A caregiver’s health can decline faster than that of the care recipient’s due to the mental, physical, and emotional strain of providing care. Married individuals often want to protect their spouse and their assets. They want to ensure that, should they need LTC in the future, their spouse’s lifestyle will not be impacted more than it has to be. Additionally, they want to avoid becoming a burden on their significant other.
Fast Fact: The American Association for Long-Term Care Insurance’s 2014 Sourcebook reports that approximately 82 percent of LTCi buyers are part of a couple.
But Don’t Forget…
In a study conducted by Genworth, a whopping 78 percent of men and women indicated they would find it helpful to talk to a financial professional about LTC planning, however, only 16 percent of people said they’ve had that discussion.

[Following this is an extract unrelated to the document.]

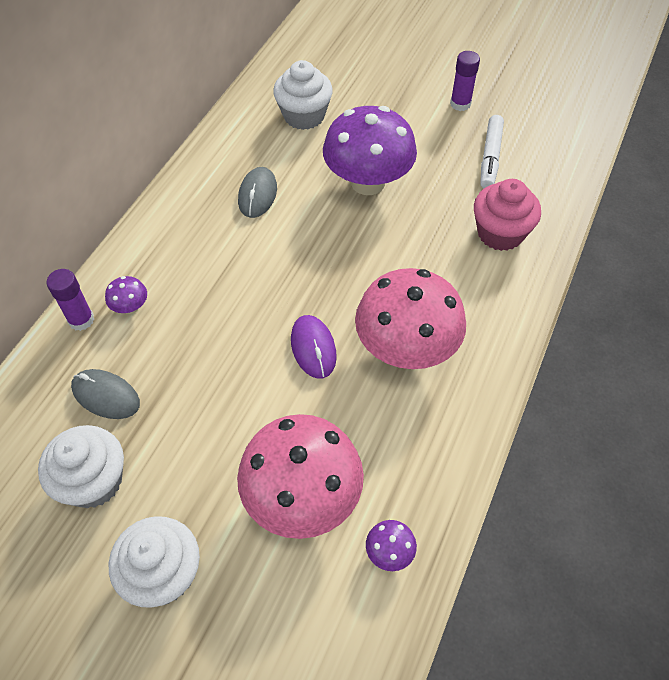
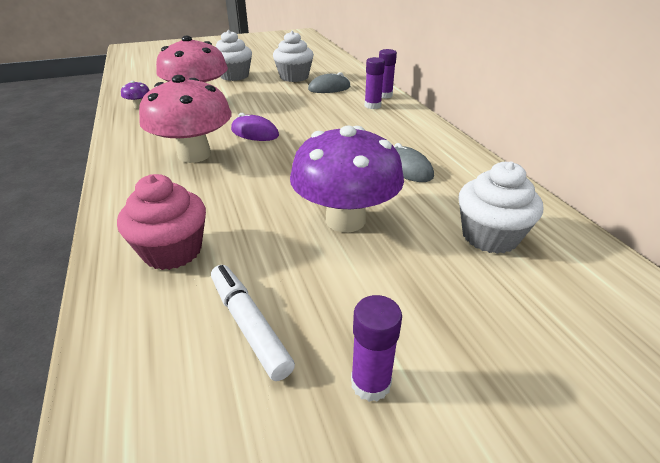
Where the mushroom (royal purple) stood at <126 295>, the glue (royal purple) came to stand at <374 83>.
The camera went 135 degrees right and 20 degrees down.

Whether you have a preconceived idea if a client is a good match for LTCi or not, you should still briefly discuss the importance of LTC planning with him or her. Making this topic a part of your conversations with clients can save them future stress and heartache, as well as safeguard your business from potential lawsuits.
While defining your target market is essential to your success, not turning a blind eye to those who might not display all or any of these traits will be your key to achieving the best results.